→ REQUIREMENT
Return each line of the records with nothing changed, pictures excepted.

*** Opening DATA EXCERPTS ***

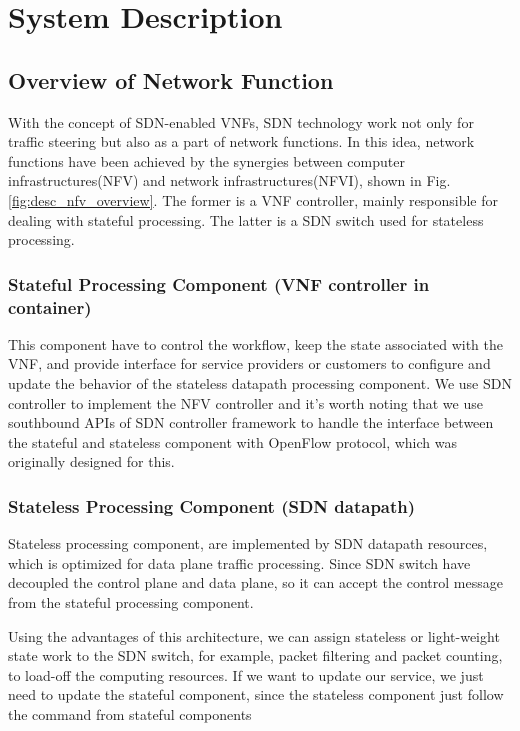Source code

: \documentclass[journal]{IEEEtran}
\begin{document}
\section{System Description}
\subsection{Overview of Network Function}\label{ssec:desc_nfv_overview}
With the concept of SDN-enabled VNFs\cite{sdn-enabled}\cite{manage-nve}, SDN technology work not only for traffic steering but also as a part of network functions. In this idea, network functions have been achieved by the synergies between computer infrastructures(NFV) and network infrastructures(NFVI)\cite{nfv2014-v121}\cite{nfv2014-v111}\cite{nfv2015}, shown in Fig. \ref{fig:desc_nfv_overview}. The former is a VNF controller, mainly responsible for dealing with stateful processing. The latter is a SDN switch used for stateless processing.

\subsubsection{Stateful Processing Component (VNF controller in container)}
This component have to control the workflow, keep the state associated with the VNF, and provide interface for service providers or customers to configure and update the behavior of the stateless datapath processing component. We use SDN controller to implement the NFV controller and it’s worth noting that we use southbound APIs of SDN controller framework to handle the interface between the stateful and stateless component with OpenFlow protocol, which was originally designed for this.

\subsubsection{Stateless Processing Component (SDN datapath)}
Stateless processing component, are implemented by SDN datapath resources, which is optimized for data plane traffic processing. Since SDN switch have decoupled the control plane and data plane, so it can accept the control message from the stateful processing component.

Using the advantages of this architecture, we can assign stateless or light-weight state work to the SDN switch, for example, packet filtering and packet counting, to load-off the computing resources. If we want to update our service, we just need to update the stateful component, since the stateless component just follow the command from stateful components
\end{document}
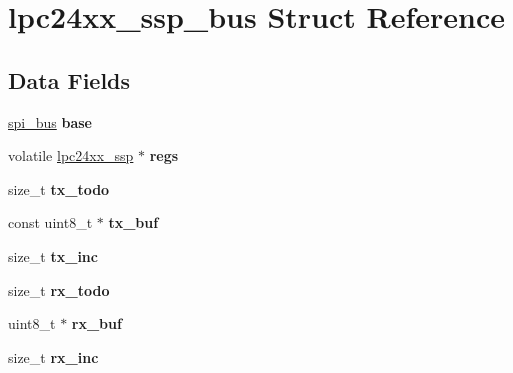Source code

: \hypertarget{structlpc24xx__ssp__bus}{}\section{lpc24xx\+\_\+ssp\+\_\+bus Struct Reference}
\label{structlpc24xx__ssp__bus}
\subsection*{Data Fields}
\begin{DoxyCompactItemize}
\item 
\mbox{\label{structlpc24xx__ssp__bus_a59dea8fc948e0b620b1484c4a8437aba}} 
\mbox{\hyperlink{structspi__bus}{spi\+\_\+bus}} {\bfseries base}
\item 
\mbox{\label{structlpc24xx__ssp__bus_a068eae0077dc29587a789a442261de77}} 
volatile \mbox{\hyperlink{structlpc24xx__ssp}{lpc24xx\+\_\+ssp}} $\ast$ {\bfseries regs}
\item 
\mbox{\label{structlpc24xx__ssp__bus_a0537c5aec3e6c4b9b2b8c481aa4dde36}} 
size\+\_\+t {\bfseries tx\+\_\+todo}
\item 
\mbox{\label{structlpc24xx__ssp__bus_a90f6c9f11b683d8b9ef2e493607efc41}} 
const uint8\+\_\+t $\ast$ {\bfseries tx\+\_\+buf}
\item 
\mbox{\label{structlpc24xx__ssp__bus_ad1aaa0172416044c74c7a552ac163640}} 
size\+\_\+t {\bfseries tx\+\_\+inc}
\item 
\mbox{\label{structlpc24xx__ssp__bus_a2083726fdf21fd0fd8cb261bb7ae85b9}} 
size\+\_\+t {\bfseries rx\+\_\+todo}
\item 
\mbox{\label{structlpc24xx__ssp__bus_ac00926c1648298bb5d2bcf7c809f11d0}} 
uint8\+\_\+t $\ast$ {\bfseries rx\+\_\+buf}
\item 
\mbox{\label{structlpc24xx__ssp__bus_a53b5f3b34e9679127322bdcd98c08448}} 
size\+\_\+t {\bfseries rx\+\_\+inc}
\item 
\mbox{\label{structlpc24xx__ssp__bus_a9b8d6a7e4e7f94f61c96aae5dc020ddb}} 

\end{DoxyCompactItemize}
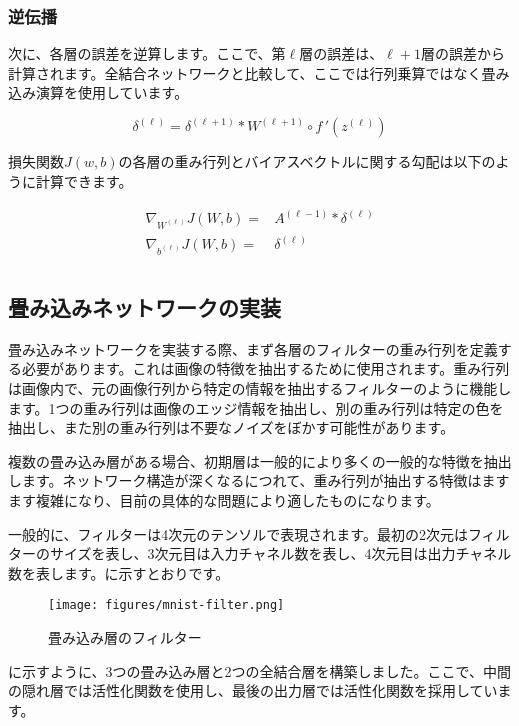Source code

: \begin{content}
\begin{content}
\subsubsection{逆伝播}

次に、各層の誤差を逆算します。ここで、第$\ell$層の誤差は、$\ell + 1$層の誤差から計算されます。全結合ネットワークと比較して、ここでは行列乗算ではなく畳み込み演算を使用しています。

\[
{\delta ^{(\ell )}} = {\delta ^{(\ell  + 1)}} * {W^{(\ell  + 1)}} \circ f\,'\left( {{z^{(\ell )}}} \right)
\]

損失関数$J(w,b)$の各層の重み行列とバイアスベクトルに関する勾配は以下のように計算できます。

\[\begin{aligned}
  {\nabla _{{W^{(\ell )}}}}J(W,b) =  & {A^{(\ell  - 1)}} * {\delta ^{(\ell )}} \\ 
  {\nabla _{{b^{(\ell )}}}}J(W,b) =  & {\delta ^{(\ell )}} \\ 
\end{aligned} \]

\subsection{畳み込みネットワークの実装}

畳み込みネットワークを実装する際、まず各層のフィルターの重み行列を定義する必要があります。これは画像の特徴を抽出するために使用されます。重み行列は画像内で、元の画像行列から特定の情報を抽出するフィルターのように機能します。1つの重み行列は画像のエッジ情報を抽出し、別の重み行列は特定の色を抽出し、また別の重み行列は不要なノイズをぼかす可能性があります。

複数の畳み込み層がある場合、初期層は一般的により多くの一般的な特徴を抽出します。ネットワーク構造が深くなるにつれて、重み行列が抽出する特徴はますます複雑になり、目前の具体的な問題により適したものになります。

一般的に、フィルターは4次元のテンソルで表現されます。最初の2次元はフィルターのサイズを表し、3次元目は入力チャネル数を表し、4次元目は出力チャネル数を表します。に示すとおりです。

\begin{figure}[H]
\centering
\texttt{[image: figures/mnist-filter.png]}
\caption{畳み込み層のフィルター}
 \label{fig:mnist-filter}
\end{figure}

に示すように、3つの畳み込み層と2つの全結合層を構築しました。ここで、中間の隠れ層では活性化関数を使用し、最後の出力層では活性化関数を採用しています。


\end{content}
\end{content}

*** Closing DATA EXCERPTS ***

→ ANSWER AREA
Source code

: \documentclass[journal]{IEEEtran}
\begin{document}
\section{System Description}
\subsection{Overview of Network Function}\label{ssec:desc_nfv_overview}
With the concept of SDN-enabled VNFs\cite{sdn-enabled}\cite{manage-nve}, SDN technology work not only for traffic steering but also as a part of network functions. In this idea, network functions have been achieved by the synergies between computer infrastructures(NFV) and network infrastructures(NFVI)\cite{nfv2014-v121}\cite{nfv2014-v111}\cite{nfv2015}, shown in Fig. \ref{fig:desc_nfv_overview}. The former is a VNF controller, mainly responsible for dealing with stateful processing. The latter is a SDN switch used for stateless processing.

\subsubsection{Stateful Processing Component (VNF controller in container)}
This component have to control the workflow, keep the state associated with the VNF, and provide interface for service providers or customers to configure and update the behavior of the stateless datapath processing component. We use SDN controller to implement the NFV controller and it’s worth noting that we use southbound APIs of SDN controller framework to handle the interface between the stateful and stateless component with OpenFlow protocol, which was originally designed for this.

\subsubsection{Stateless Processing Component (SDN datapath)}
Stateless processing component, are implemented by SDN datapath resources, which is optimized for data plane traffic processing. Since SDN switch have decoupled the control plane and data plane, so it can accept the control message from the stateful processing component.

Using the advantages of this architecture, we can assign stateless or light-weight state work to the SDN switch, for example, packet filtering and packet counting, to load-off the computing resources. If we want to update our service, we just need to update the stateful component, since the stateless component just follow the command from stateful components
\end{document}
Source code

: \hypertarget{structlpc24xx__ssp__bus}{}\section{lpc24xx\+\_\+ssp\+\_\+bus Struct Reference}
\label{structlpc24xx__ssp__bus}
\subsection*{Data Fields}
\begin{DoxyCompactItemize}
\item 
\mbox{\label{structlpc24xx__ssp__bus_a59dea8fc948e0b620b1484c4a8437aba}} 
\mbox{\hyperlink{structspi__bus}{spi\+\_\+bus}} {\bfseries base}
\item 
\mbox{\label{structlpc24xx__ssp__bus_a068eae0077dc29587a789a442261de77}} 
volatile \mbox{\hyperlink{structlpc24xx__ssp}{lpc24xx\+\_\+ssp}} $\ast$ {\bfseries regs}
\item 
\mbox{\label{structlpc24xx__ssp__bus_a0537c5aec3e6c4b9b2b8c481aa4dde36}} 
size\+\_\+t {\bfseries tx\+\_\+todo}
\item 
\mbox{\label{structlpc24xx__ssp__bus_a90f6c9f11b683d8b9ef2e493607efc41}} 
const uint8\+\_\+t $\ast$ {\bfseries tx\+\_\+buf}
\item 
\mbox{\label{structlpc24xx__ssp__bus_ad1aaa0172416044c74c7a552ac163640}} 
size\+\_\+t {\bfseries tx\+\_\+inc}
\item 
\mbox{\label{structlpc24xx__ssp__bus_a2083726fdf21fd0fd8cb261bb7ae85b9}} 
size\+\_\+t {\bfseries rx\+\_\+todo}
\item 
\mbox{\label{structlpc24xx__ssp__bus_ac00926c1648298bb5d2bcf7c809f11d0}} 
uint8\+\_\+t $\ast$ {\bfseries rx\+\_\+buf}
\item 
\mbox{\label{structlpc24xx__ssp__bus_a53b5f3b34e9679127322bdcd98c08448}} 
size\+\_\+t {\bfseries rx\+\_\+inc}
\item 
\mbox{\label{structlpc24xx__ssp__bus_a9b8d6a7e4e7f94f61c96aae5dc020ddb}} 

\end{DoxyCompactItemize}
Source code

: \begin{content}
\begin{content}
\subsubsection{逆伝播}

次に、各層の誤差を逆算します。ここで、第$\ell$層の誤差は、$\ell + 1$層の誤差から計算されます。全結合ネットワークと比較して、ここでは行列乗算ではなく畳み込み演算を使用しています。

\[
{\delta ^{(\ell )}} = {\delta ^{(\ell  + 1)}} * {W^{(\ell  + 1)}} \circ f\,'\left( {{z^{(\ell )}}} \right)
\]

損失関数$J(w,b)$の各層の重み行列とバイアスベクトルに関する勾配は以下のように計算できます。

\[\begin{aligned}
  {\nabla _{{W^{(\ell )}}}}J(W,b) =  & {A^{(\ell  - 1)}} * {\delta ^{(\ell )}} \\ 
  {\nabla _{{b^{(\ell )}}}}J(W,b) =  & {\delta ^{(\ell )}} \\ 
\end{aligned} \]

\subsection{畳み込みネットワークの実装}

畳み込みネットワークを実装する際、まず各層のフィルターの重み行列を定義する必要があります。これは画像の特徴を抽出するために使用されます。重み行列は画像内で、元の画像行列から特定の情報を抽出するフィルターのように機能します。1つの重み行列は画像のエッジ情報を抽出し、別の重み行列は特定の色を抽出し、また別の重み行列は不要なノイズをぼかす可能性があります。

複数の畳み込み層がある場合、初期層は一般的により多くの一般的な特徴を抽出します。ネットワーク構造が深くなるにつれて、重み行列が抽出する特徴はますます複雑になり、目前の具体的な問題により適したものになります。

一般的に、フィルターは4次元のテンソルで表現されます。最初の2次元はフィルターのサイズを表し、3次元目は入力チャネル数を表し、4次元目は出力チャネル数を表します。に示すとおりです。

\begin{figure}[H]
\centering
\texttt{[image: figures/mnist-filter.png]}
\caption{畳み込み層のフィルター}
 \label{fig:mnist-filter}
\end{figure}

に示すように、3つの畳み込み層と2つの全結合層を構築しました。ここで、中間の隠れ層では活性化関数を使用し、最後の出力層では活性化関数を採用しています。


\end{content}
\end{content}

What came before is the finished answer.